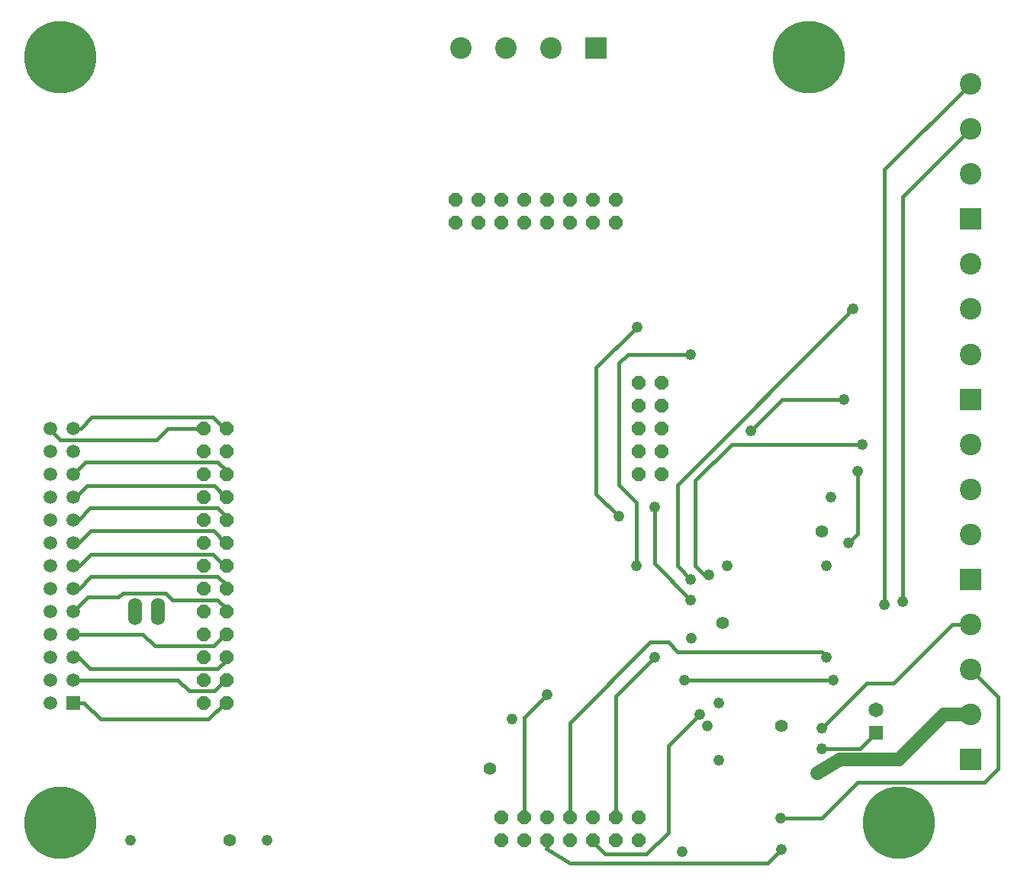
<source format=gbl>
G04 EasyPC Gerber Version 21.0.3 Build 4286 *
%FSLAX35Y35*%
%MOIN*%
%AMT12*0 Octagon Pad at angle 0*4,1,8,-0.01243,-0.03000,0.01243,-0.03000,0.03000,-0.01243,0.03000,0.01243,0.01243,0.03000,-0.01243,0.03000,-0.03000,0.01243,-0.03000,-0.01243,-0.01243,-0.03000,0*%
%ADD12T12*%
%ADD11O,0.06000X0.12000*%
%ADD13R,0.05906X0.05906*%
%ADD17R,0.06496X0.06496*%
%ADD15R,0.09449X0.09449*%
%ADD70C,0.01500*%
%ADD19C,0.04800*%
%ADD71C,0.05600*%
%ADD14C,0.05906*%
%ADD18C,0.06496*%
%ADD16C,0.09449*%
%ADD10C,0.31496*%
X0Y0D02*
D02*
D10*
X27809Y27809D03*
Y362455D03*
X354581D03*
X393951Y27809D03*
D02*
D11*
X60250Y120250D03*
X70250D03*
D02*
D12*
X90250Y80250D03*
Y90250D03*
Y100250D03*
Y110250D03*
Y120250D03*
Y130250D03*
Y140250D03*
Y150250D03*
Y160250D03*
Y170250D03*
Y180250D03*
Y190250D03*
Y200250D03*
X100250Y80250D03*
Y90250D03*
Y100250D03*
Y110250D03*
Y120250D03*
Y130250D03*
Y140250D03*
Y150250D03*
Y160250D03*
Y170250D03*
Y180250D03*
Y190250D03*
Y200250D03*
X200250Y290250D03*
Y300250D03*
X210250Y290250D03*
Y300250D03*
X220250Y20250D03*
Y30250D03*
Y290250D03*
Y300250D03*
X230250Y20250D03*
Y30250D03*
Y290250D03*
Y300250D03*
X240250Y20250D03*
Y30250D03*
Y290250D03*
Y300250D03*
X250250Y20250D03*
Y30250D03*
Y290250D03*
Y300250D03*
X260250Y20250D03*
Y30250D03*
Y290250D03*
Y300250D03*
X270250Y20250D03*
Y30250D03*
Y290250D03*
Y300250D03*
X280250Y20250D03*
Y30250D03*
Y180250D03*
Y190250D03*
Y200250D03*
Y210250D03*
Y220250D03*
X290250Y180250D03*
Y190250D03*
Y200250D03*
Y210250D03*
Y220250D03*
D02*
D13*
X33518Y80250D03*
D02*
D14*
X23518D03*
Y90250D03*
Y100250D03*
Y110250D03*
Y120250D03*
Y130250D03*
Y140250D03*
Y150250D03*
Y160250D03*
Y170250D03*
Y180250D03*
Y190250D03*
Y200250D03*
X33518Y90250D03*
Y100250D03*
Y110250D03*
Y120250D03*
Y130250D03*
Y140250D03*
Y150250D03*
Y160250D03*
Y170250D03*
Y180250D03*
Y190250D03*
Y200250D03*
X425250Y75132D02*
X413715D01*
X393951Y55368*
X368360*
X358518Y49463*
D02*
D15*
X261864Y366470D03*
X425250Y55447D03*
Y134187D03*
Y212927D03*
Y291667D03*
D02*
D16*
X202809Y366470D03*
X222494D03*
X242179D03*
X425250Y75132D03*
Y94817D03*
Y114502D03*
Y153872D03*
Y173557D03*
Y193242D03*
Y232612D03*
Y252297D03*
Y271982D03*
Y311352D03*
Y331037D03*
Y350722D03*
D02*
D17*
X384108Y67179D03*
D02*
D18*
Y77179D03*
D02*
D19*
X58518Y20014D03*
X118163D03*
X225171Y73163D03*
X240250Y83715D03*
X271707Y161746D03*
X279423Y140093D03*
X279581Y244423D03*
X287455Y100250D03*
Y165683D03*
X299266Y15250D03*
X300250Y90250D03*
X303203Y125250D03*
Y134187D03*
Y232612D03*
X303400Y108518D03*
X307140Y75250D03*
X310250Y70250D03*
X311077Y136156D03*
X315250Y55250D03*
Y80250D03*
X319148Y140250D03*
X329423Y199148D03*
X342573Y29856D03*
X342770Y15998D03*
X358518Y49463D03*
X360289Y60250D03*
Y69226D03*
X362258Y100250D03*
Y140250D03*
X364423Y170250D03*
X365250Y90250D03*
X370132Y212927D03*
X372100Y150250D03*
X374069Y252297D03*
X376037Y181431D03*
X378006Y193242D03*
X387848Y123124D03*
X395722Y124344D03*
D02*
D70*
X23518Y200250D02*
Y199305D01*
X27612Y195211*
X69817*
X74856Y200250*
X90250*
X33518Y80250D02*
X38242D01*
X45329Y73163*
X92573*
X99659Y80250*
X100250*
X33518Y90250D02*
X79187D01*
X84069Y85368*
X94974*
X99856Y90250*
X100250*
X33518Y110250D02*
X63754D01*
X68951Y105053*
X94659*
X99856Y110250*
X100250*
X33518Y150250D02*
X35880D01*
X41077Y155447*
X94659*
X99856Y150250*
X100250*
X33518Y170250D02*
X34541D01*
X39423Y175132*
X94974*
X99856Y170250*
X100250*
Y100250D02*
Y98951D01*
X96510Y95211*
X40683*
X35644Y100250*
X33518*
X100250Y120250D02*
Y121392D01*
X96510Y125132*
X76825*
X73675Y128281*
X55171*
X53203Y126313*
X39581*
X33518Y120250*
X100250Y130250D02*
Y131628D01*
X96510Y135368*
X41156*
X36037Y130250*
X33518*
X100250Y140250D02*
X99502D01*
X94541Y145211*
X40998*
X36037Y140250*
X33518*
X100250Y160250D02*
Y161549D01*
X96510Y165289*
X40683*
X35644Y160250*
X33518*
X100250Y180250D02*
Y181628D01*
X96510Y185368*
X38636*
X33518Y180250*
X100250Y200250D02*
Y201116D01*
X98478*
X94541Y205053*
X41392*
X36589Y200250*
X33518*
X240250Y83715D02*
X230250Y73715D01*
Y30250*
X250250D02*
Y71392D01*
X285486Y106628*
X293478*
X297494Y102612*
X360486*
X362258Y100841*
Y100250*
X260250Y20250D02*
Y19581D01*
X265801Y14030*
X283793*
X293360Y23596*
Y61470*
X307140Y75250*
X270250Y30250D02*
Y83045D01*
X287455Y100250*
X271707Y161746D02*
X261864Y171589D01*
Y226707*
X279581Y244423*
X279423Y140093D02*
Y167809D01*
X271707Y175526*
Y228675*
X275644Y232612*
X303203*
X287455Y165683D02*
Y140998D01*
X303203Y125250*
X300250Y90250D02*
X365250D01*
X303203Y134187D02*
X297297Y140093D01*
Y175526*
X372100Y250329*
Y252297*
X374069*
X311077Y136156D02*
X309108D01*
X305171Y140093*
Y177494*
X320919Y193242*
X378006*
X342770Y15998D02*
X336864Y10093D01*
X250250*
X240093Y16313*
X240250*
Y20250*
X360289Y60250D02*
X377179D01*
X384108Y67179*
X360289Y69226D02*
X360368D01*
X379974Y88833*
X391785*
X417455Y114502*
X425250*
X370132Y212927D02*
X343203D01*
X329423Y199148*
X376037Y181431D02*
Y154187D01*
X372100Y150250*
X395722Y124344D02*
Y301510D01*
X425250Y331037*
Y94817D02*
X437258Y82809D01*
Y51431*
X431352Y45526*
X376234*
X360565Y29856*
X342573*
X425250Y350722D02*
X387848Y313321D01*
Y123124*
D02*
D71*
X101825Y20014D03*
X215329Y51510D03*
X316982Y115250D03*
X342770Y70250D03*
X360289Y155250D03*
X0Y0D02*
M02*

</source>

▬▬▬

TASK DETAILS => Exact copies of the lines from the one holding "Y301510D01*" through the last line above, and only those, make up the answer.

ANSWER SPACE =>
Y301510D01*
X425250Y331037*
Y94817D02*
X437258Y82809D01*
Y51431*
X431352Y45526*
X376234*
X360565Y29856*
X342573*
X425250Y350722D02*
X387848Y313321D01*
Y123124*
D02*
D71*
X101825Y20014D03*
X215329Y51510D03*
X316982Y115250D03*
X342770Y70250D03*
X360289Y155250D03*
X0Y0D02*
M02*

</source>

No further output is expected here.